§ **EXTRACTED TEXT**:
>> start
Sure, Minio is a distributed web server that mostly uses HTTP and websockets. Use an ingress or simply a load balancer to expose Minio.
Nice tutorial. Whats the recommended way to install thanos on production grade level? Do we have respective helm chart from thanos community?
It doesn't really matter how you deploy it for production-whether using plain YAML, Kustomize, or Helm. Just make sure you use the same approach throughout your entire infrastructure.
Thanks!
Thanks for the support @denisrazumnyi6456!
Nice video . I clone you repo but was didn't see the yaml files you were using.
Sorry for the delay. All of the YAML files are here: github.com/antonputra/tutorials/tree/main/lessons/163.
Nice video Anton, do you have something for thanos receive distributor and thanos receive configuration. Or the one which is video is the same thing. For me the remotewrite does not work if the distributor is enabled via the helm chart. Any help is highly appreciated.
Hi, when are you planning to make a video about thanos and prometheus in agent mod please? Thank you very much for your answer. The current video was great, I would also like to see more about prometheus agent mod and Thanos.
Thanks, it's very similar and I have examples somewhere in my GitHub repo. You just need to provide a couple of additional flags and you get stateless, well almost stateless prometheus
Hi @AntonPutra, Thanks for the video. Did you get a chance to prepare the Production ready Thanos setup using Amazon EKS Cluster remote write endpoint and deploying stateless Prometheus in Agent mode and moving local alerts to a Centralized Thanos.
>> end
§ **STORED DATA**:
>> start
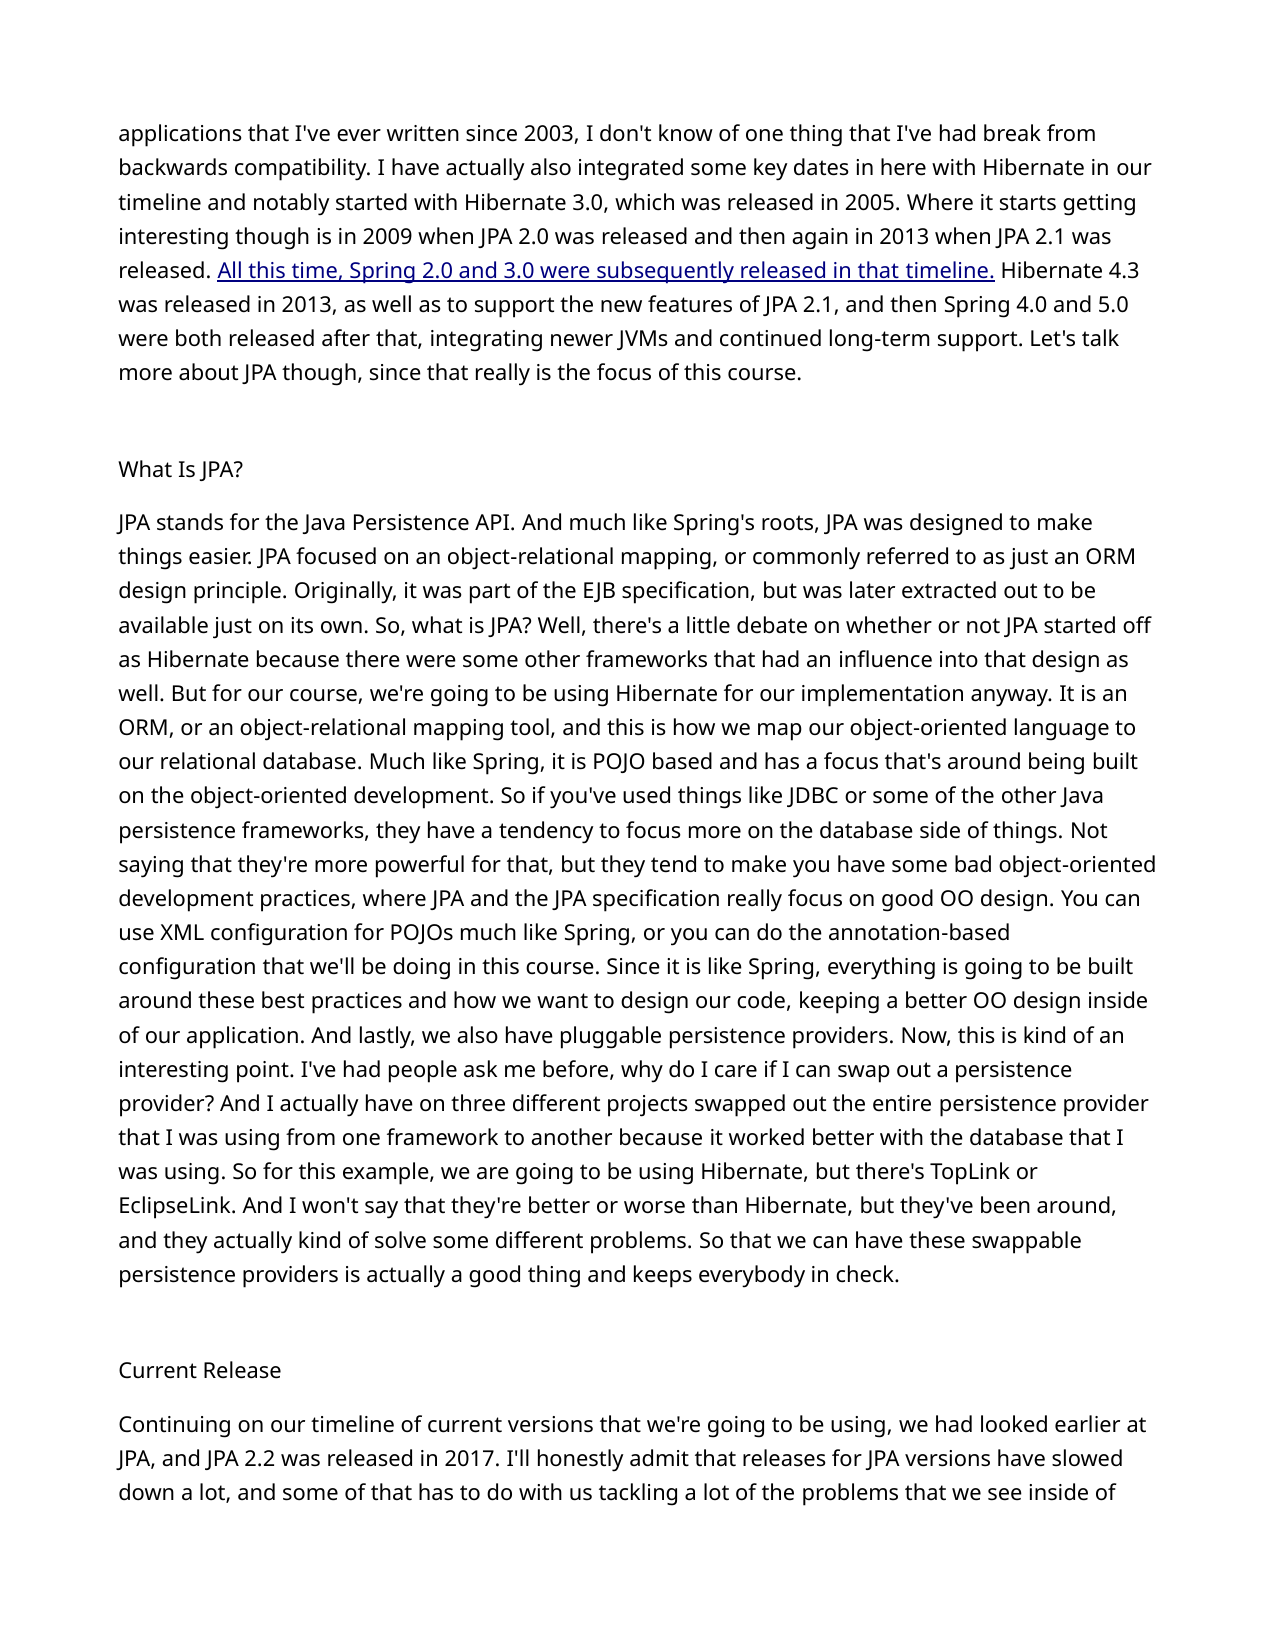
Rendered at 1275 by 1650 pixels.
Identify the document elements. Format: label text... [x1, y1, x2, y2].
>> end
§ **TASKS TO COMPLETE**:
a. Decide whether each statement agrees with the Thanos comment thread, answering yes or no and quoting the words from the thread that settle it: (i) Minio mostly uses HTTP and websockets; (ii) Helm is the only acceptable way to deploy Thanos for production; (iii) the YAML files are in lesson 163 of a GitHub tutorials repository.
b. Carry on the Thanos comment thread from its last comment.
The data have no role in this exercise.

§ **ANSWERS BELOW**:
a.
(i) Yes: "Minio is a distributed web server that mostly uses HTTP and websockets."
(ii) No: "It doesn't really matter how you deploy it for production-whether using plain YAML, Kustomize, or Helm."
(iii) Yes: "All of the YAML files are here: github.com/antonputra/tutorials/tree/main/lessons/163."

b.
Not yet, but I'll definitely create one soon
@@AntonPutraI would love to see it done in AWS! I’m trying to continue off what I’ve learned from this video. Do I now need to expose the Querier from each cluster to Grafana? I’m so grateful for the content you put out. MANY thanks and cups of coffee for you friend!
@@xXKingofDiamondsXx I may refresh it soon, maybe with Thanos, Cortex, or even Grafana Mimir. I haven't decided yet which one to cover first.
great tutorial as always. when is the production setup coming pls?
Thanks, it's not much different just use external dns and more shards =)
Hello anton, thanks for video. can you please give steps for aws eks cluster monitoring with prometheus thanos setup.
Well, you need to use IRSA to grant the Thanos storage gateway read/write access to the S3 bucket. The rest of it is more or less the same. Are there any specific issues?
Hi Anton. Thanks a million times for the awesome series. I have a question.
Let's destroy the minio and set the "tsdb.retention" value like "180day" in the receivers. Is this bad practice? I don't want to use any object storage(S3, Minio etc.).
I am asking this question for the Remote Write approach.
No, it's fine and it can eliminate the bottleneck. Just make sure you set up sharding from day one. Also, if you decide to use Thanos Ruler, it's more reliable without S3 and the store gateway.
I completely understand you. Thanks for your detailed explanation Anton 😊
By the way, why might I need to install the thanos-ruler? I don't fully understand this component.
@@m18unet For example, if you run stateless Prometheus in 'agent' mode, no data is stored locally. This means you cannot run Alertmanager locally as well. The Ruler is used to run alerts on the global state, which also has some drawbacks. You can read more about this in the official documentation.
Hello Anton Putra,
When can we expect the video on production ready Thanos setup?
I don't know yet; it's very similar. You just need to use IRSA to configure permissions for S3. Do you have any specific use case in mind, such as 1 cloud, 2 clouds, or perhaps 10 environments?
@@AntonPutra
Thanks for the reply,
Planning to setup in Multiple AKS clusters where the receivers will be behind ingress. Anyways let me set it up.
Please complete the series about devops interview questions
ok
we need a setup between two eks cluster metrics with prometheus thanos ha and stored in s3.... we are awaiting for this log from 4 months
Sorry, I didn't get a question.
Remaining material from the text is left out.